**Given request:** Copy out the lines from the rows below word for word, starting at the line that contains "genus: Turdus" and ending at the line that contains "scientific name: Sonchus oleraceus", with both of those lines included.

**The data:**
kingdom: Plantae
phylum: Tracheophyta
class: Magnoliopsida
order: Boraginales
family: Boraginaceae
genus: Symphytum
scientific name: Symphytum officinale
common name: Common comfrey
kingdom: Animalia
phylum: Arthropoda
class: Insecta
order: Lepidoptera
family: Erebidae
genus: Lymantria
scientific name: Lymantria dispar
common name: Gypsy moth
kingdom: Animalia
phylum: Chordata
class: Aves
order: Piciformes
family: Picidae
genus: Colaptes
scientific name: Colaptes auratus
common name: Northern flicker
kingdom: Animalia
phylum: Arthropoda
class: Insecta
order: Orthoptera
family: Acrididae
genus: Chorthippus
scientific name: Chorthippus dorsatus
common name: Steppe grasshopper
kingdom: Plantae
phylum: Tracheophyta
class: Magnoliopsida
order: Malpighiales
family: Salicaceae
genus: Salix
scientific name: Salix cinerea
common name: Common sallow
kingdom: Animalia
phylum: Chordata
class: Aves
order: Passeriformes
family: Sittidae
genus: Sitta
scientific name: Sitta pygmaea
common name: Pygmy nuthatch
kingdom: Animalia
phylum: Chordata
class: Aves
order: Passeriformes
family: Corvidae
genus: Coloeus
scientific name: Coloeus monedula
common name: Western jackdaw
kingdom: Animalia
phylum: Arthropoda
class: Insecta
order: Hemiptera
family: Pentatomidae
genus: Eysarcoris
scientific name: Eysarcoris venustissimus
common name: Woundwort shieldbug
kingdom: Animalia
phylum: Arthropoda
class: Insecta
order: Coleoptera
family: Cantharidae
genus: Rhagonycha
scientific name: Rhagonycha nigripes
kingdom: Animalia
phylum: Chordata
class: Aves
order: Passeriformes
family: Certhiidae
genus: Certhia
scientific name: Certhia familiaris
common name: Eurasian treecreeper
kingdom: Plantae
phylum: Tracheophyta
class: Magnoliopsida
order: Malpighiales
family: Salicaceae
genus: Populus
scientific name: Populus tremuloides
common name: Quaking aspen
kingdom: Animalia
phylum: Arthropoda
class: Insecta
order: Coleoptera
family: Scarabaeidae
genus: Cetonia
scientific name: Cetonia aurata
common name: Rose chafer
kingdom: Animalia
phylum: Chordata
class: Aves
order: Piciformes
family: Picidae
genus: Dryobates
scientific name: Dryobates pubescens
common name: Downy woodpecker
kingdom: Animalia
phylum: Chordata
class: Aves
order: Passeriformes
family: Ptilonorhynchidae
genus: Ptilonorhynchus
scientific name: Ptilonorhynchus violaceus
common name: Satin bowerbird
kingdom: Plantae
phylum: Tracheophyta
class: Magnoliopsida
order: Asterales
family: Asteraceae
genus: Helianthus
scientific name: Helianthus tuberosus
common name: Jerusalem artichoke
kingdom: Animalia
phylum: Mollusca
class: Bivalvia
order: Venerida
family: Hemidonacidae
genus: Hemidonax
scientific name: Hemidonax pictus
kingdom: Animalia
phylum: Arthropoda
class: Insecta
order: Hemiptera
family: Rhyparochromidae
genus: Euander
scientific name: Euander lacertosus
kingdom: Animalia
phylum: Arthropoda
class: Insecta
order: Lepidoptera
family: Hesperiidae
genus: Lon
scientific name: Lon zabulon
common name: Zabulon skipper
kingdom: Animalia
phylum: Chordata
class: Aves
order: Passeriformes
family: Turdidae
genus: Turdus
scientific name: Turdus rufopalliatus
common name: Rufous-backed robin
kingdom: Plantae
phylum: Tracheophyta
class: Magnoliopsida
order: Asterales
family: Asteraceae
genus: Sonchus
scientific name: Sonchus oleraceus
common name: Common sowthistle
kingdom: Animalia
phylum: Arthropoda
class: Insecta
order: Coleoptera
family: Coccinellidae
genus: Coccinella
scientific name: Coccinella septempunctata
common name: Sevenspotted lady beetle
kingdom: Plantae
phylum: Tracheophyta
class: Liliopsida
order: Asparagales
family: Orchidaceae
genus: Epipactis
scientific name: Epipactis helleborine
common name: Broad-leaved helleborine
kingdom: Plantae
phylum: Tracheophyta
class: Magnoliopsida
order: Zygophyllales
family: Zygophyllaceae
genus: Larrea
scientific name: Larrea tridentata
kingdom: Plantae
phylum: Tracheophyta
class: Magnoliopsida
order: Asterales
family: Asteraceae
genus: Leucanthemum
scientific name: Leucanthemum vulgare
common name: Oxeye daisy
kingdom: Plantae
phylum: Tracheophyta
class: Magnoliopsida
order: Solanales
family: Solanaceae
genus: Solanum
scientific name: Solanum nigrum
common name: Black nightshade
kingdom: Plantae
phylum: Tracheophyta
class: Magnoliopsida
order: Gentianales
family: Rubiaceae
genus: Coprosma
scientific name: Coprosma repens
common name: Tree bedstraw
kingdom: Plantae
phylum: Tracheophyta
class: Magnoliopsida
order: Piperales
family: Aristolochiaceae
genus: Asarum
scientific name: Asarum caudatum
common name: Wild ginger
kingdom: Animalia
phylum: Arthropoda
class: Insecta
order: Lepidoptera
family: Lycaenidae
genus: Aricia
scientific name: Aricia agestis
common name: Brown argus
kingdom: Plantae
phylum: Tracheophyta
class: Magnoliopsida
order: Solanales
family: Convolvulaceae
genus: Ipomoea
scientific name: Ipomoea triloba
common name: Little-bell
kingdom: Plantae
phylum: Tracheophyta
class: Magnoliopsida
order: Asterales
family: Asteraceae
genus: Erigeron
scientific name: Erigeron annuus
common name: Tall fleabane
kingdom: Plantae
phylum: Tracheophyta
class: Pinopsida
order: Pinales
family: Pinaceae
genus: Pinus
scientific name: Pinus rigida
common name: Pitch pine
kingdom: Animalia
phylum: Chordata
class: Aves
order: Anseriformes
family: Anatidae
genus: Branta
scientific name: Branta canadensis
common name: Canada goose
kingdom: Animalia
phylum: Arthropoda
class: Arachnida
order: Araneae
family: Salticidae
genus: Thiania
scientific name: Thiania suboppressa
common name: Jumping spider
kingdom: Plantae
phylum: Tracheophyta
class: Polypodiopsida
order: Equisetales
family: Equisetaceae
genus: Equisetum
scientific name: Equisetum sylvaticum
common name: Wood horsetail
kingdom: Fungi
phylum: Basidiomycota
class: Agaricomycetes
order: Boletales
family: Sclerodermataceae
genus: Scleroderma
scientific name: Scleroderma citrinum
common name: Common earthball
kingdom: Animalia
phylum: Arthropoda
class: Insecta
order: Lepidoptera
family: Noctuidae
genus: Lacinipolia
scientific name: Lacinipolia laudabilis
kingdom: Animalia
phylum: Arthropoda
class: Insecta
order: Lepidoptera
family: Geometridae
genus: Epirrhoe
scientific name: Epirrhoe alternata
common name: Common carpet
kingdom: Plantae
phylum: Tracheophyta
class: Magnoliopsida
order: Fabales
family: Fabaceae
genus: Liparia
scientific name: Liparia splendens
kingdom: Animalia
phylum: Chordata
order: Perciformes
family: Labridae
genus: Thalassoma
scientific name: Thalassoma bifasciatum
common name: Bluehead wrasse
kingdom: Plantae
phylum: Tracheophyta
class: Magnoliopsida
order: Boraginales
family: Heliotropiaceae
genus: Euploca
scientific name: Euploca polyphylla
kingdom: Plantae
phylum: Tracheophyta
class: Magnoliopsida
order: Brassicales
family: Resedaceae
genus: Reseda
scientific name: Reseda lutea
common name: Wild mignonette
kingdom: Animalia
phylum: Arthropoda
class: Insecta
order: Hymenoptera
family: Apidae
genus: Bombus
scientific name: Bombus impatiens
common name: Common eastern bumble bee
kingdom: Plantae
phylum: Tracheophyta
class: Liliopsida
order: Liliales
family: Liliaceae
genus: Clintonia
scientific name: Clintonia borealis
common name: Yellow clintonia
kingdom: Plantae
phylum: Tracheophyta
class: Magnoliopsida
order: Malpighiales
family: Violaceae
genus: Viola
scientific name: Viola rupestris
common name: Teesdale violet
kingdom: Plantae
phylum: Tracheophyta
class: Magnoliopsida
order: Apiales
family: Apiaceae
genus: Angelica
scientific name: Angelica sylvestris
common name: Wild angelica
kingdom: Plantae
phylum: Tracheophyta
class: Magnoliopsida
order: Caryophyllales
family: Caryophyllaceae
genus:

**Final result:**
genus: Turdus
scientific name: Turdus rufopalliatus
common name: Rufous-backed robin
kingdom: Plantae
phylum: Tracheophyta
class: Magnoliopsida
order: Asterales
family: Asteraceae
genus: Sonchus
scientific name: Sonchus oleraceus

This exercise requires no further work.